*Trecho do texto*
......

Álbum que lançou a então adolescente neozelandesa ao estrelato completa uma década neste 27 de setembro - aqui, relembramos nosso mergulho pela mente da jovem cantora em seus primeiros dias de fama
Adaptado do texto original de Rob Tannenbaum Publicado em 27/09/2023, às 16h00
Adaptado do texto original 'Realeza por Acaso', de Rob Tannenbaum para a Rolling Stone.
Uma luminária ou uma vasilha? Ella Yelich-O’Connor – você deve conhecê-la como Lorde – quer comprar um presente de Natal para seu empresário, por isso estava com um olhar confuso naquela loja chique de design em 2014 em Herne Bay, um bairro de Auckland (Nova Zelândia), com cheiro de riqueza e mar. Ambas são ótimos presentes, mas Lorde, que está usando calça cinza claro e uma blusa levemente menos cinza, está determinada a descobrir qual é a melhor. “A Taylor é superboa nessas coisas”, diz. Então por que não mandar uma mensagem com fotos das duas para ela? “Ótima ideia.” A amiga Taylor Swift está em Londres, onde é quase meia-noite, e não responde imediatamente, então, depois de mais alguma deliberação, Lorde escolhe a vasilha.
Fora da loja, em um café na Jervois Road, somos interrompidos a cada seis minutos por pedidos de autógrafos e fotos de neozelandeses educados aproveitando o calor do verão. Um ônibus escolar com crianças de jaquetas vermelhas para no semáforo e, quando elas percebem Lorde ali, acenam uniformemente encantadas.
Em “Royals”, música ganhadora do Grammy de Single do Ano em 2014, Lorde zomba da estupidez de estrelas pop que se gabam de dirigir Maybachs e de beber champanhe Cristal e também se oferece abertamente para substituir os idiotas que dominam as paradas musicais. Um papo muito sério para uma adolescente vinda de lugar nenhum. “Sempre gostei da ideia de confiança. Tipo, chamei meu disco de Pure Heroine”, ela ri. “Até meu nome artístico é meio metido ou grandioso.” Ela menciona um verso de “Dark Fantasy”, de Kanye West (“Me found bravery in my bravado” [Encontrei bravura em minhas bravatas]), que lhe deu coragem para anunciar sua ambição em “Royals”.
“A forma como eu me visto e me porto, muita gente acha estranha ou intimidadora. Acho que toda a minha carreira pode ser resumida em uma palavra que sempre digo em reuniões: ‘força’.”

......

*Dados exibidos*
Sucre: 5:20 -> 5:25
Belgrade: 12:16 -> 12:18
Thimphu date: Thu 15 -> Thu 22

......

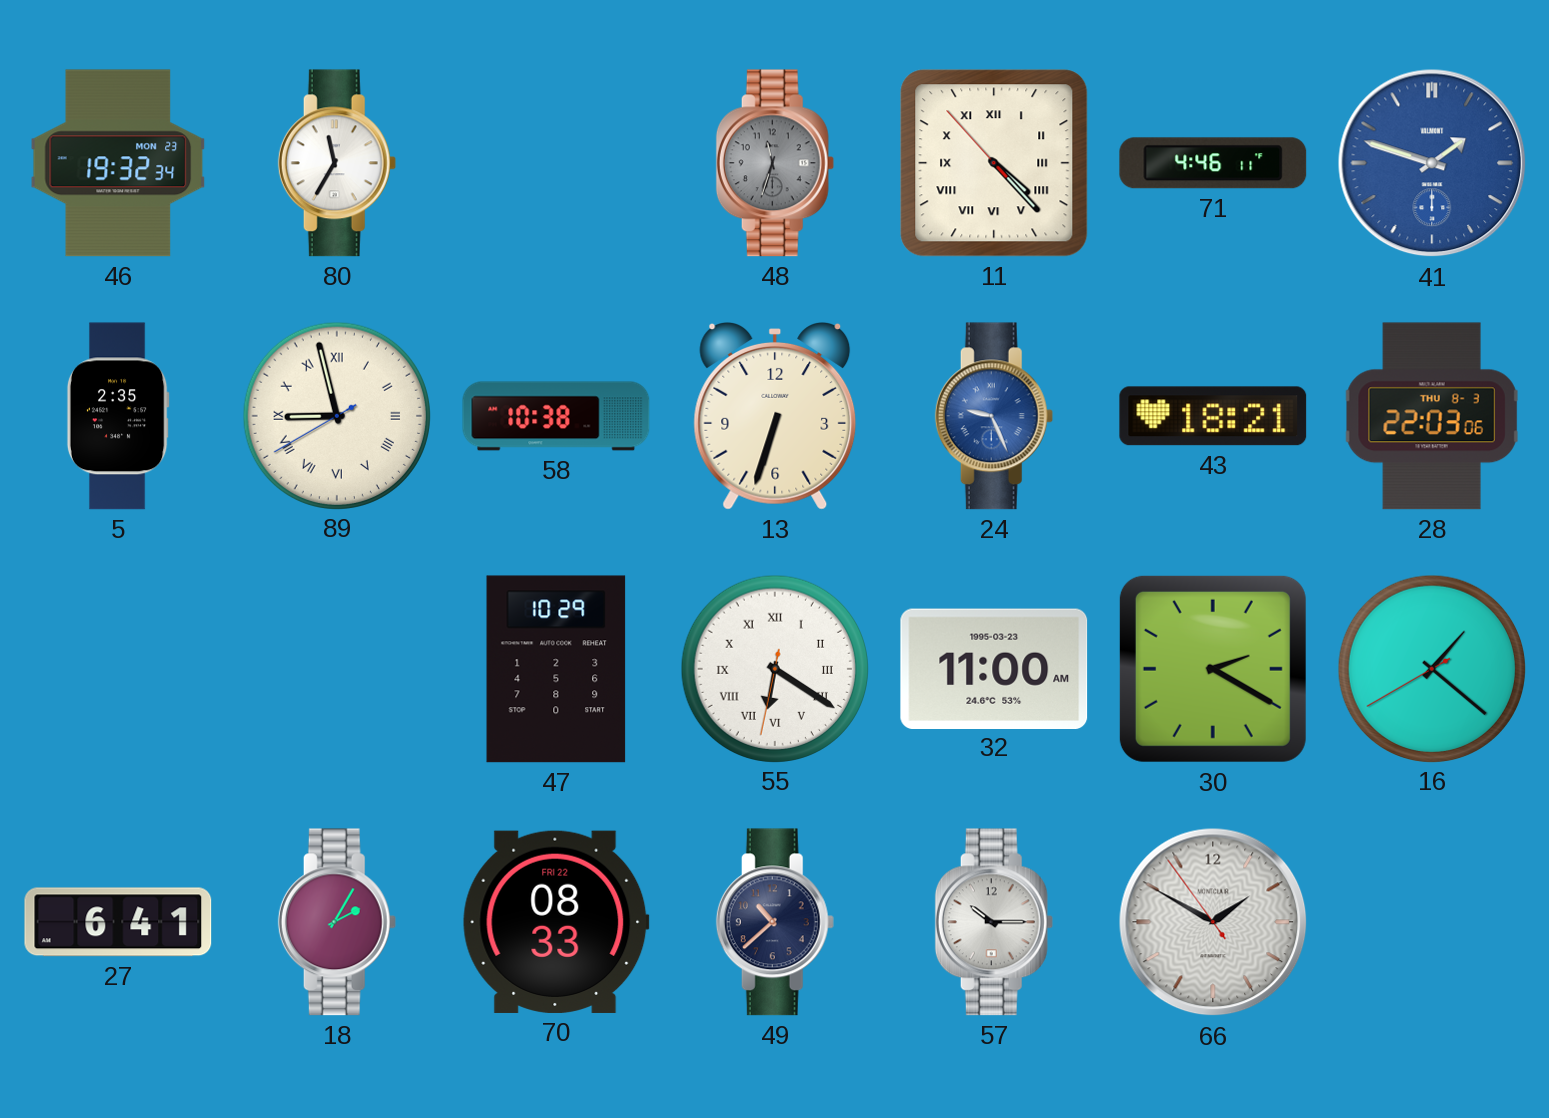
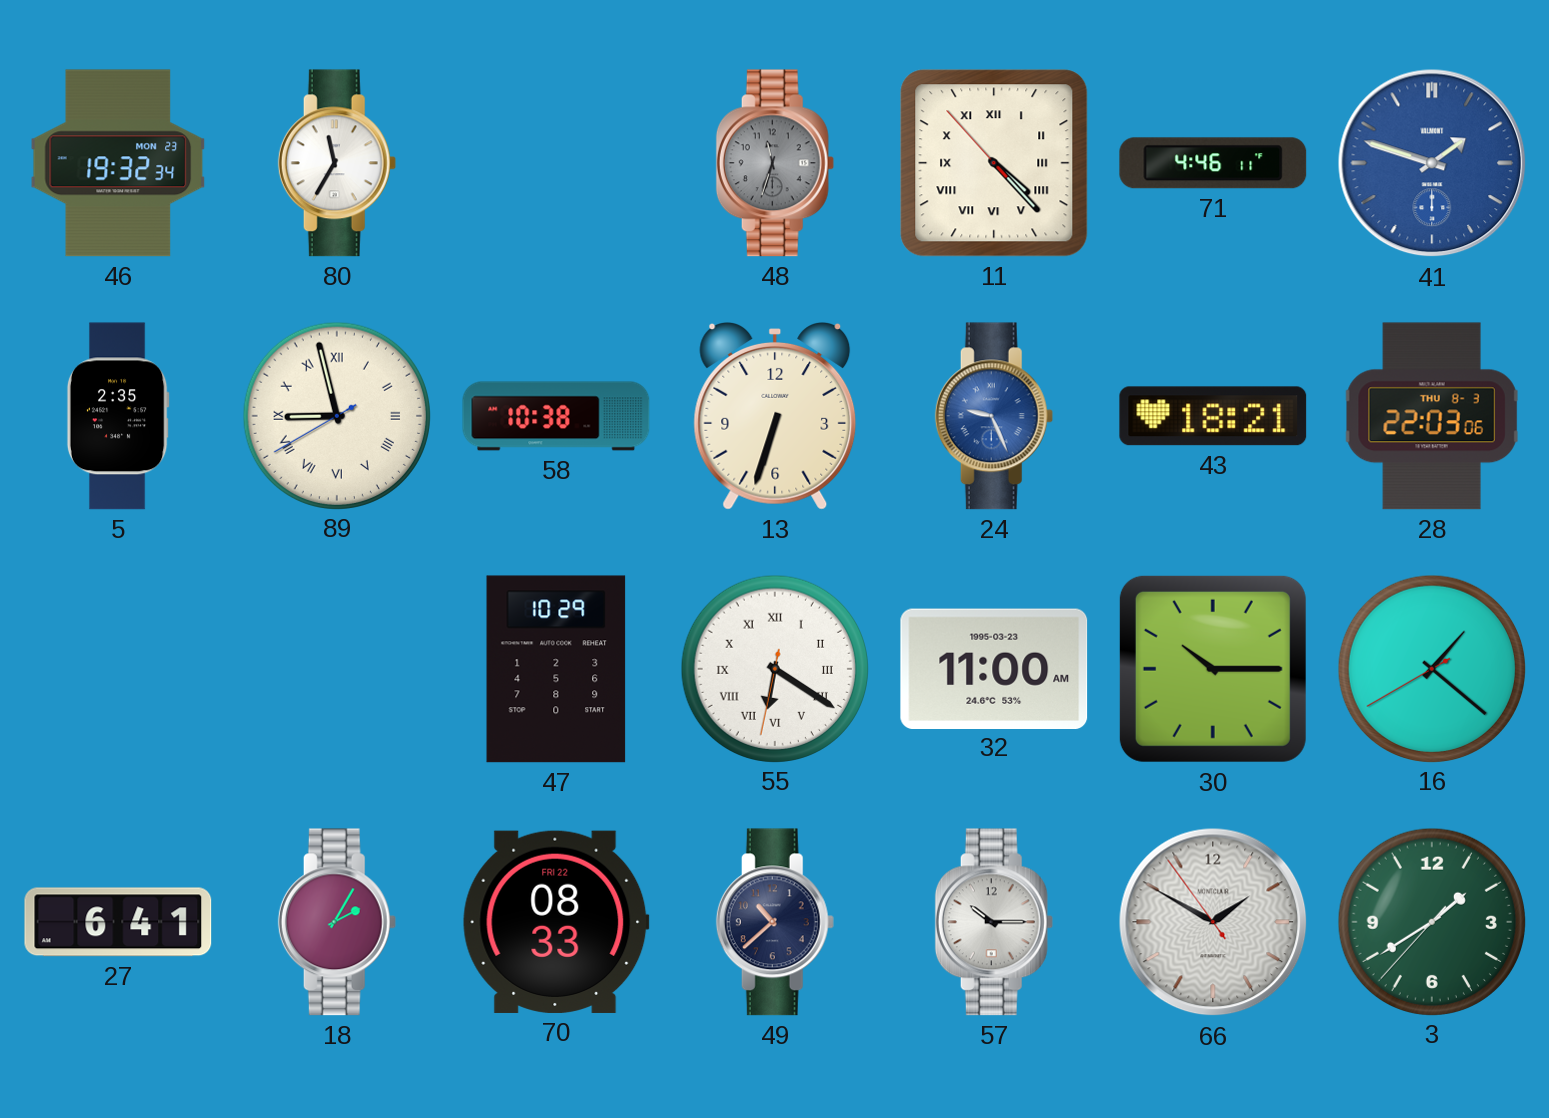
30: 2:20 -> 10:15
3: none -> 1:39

......

*Exercício escrito 1*
Reproduza sem alterações a parte do texto sobre Lorde que começa em "Uma luminária ou" e segue até "escolhe a vasilha.".
*Exercício escrito 2*
Retome o texto sobre Lorde logo após a última frase apresentada e dê continuidade a ele.

*Resposta da tarefa 1*
Uma luminária ou uma vasilha? Ella Yelich-O’Connor – você deve conhecê-la como Lorde – quer comprar um presente de Natal para seu empresário, por isso estava com um olhar confuso naquela loja chique de design em 2014 em Herne Bay, um bairro de Auckland (Nova Zelândia), com cheiro de riqueza e mar. Ambas são ótimos presentes, mas Lorde, que está usando calça cinza claro e uma blusa levemente menos cinza, está determinada a descobrir qual é a melhor. “A Taylor é superboa nessas coisas”, diz. Então por que não mandar uma mensagem com fotos das duas para ela? “Ótima ideia.” A amiga Taylor Swift está em Londres, onde é quase meia-noite, e não responde imediatamente, então, depois de mais alguma deliberação, Lorde escolhe a vasilha.

*Resposta da tarefa 2*
Aos 17 anos, Lorde já possuía dois Grammys nas mãos (também recebeu um na categoria de Melhor Performance Solo Pop naquele mesmo 2014) e merecidos elogios por seu álbum inteligente e peculiar. No dia de outubro em que “Royals” chegou ao número 1 – desbancando Miley Cyrus –, Lorde posava para uma sessão de fotos em Nova York. “O fotógrafo ficava dizendo: ‘Requebre o quadril um pouco. Tente parecer bonita. Um sorrisão agora!’ E eu pensava: ‘Estou no número 1 neste país não porque flerto e pisco e toda essa merda, mas porque faço exatamente o que quero fazer’. Então, não, ele não ganhou sorrisos.” Em seguida, ela sorri.
O telefone de Lorde toca. É uma mensagem de resposta de Taylor Swift. “Ai, merda. Ela escreveu: ‘Amei a luminária’. Nããããão!”
Onze músicas diferentes chegaram ao número 1 há uma década, em 2013, mas nenhuma teve um caminho tão sinuoso quanto “Royals”, que desafiou o modelo tedioso e decadente que existe há décadas sobre como a música é feita e comercializada. Sucessos inspiram imitações, mas a combinação de acaso, acidente e talento latente de Lorde não pode ser duplicada.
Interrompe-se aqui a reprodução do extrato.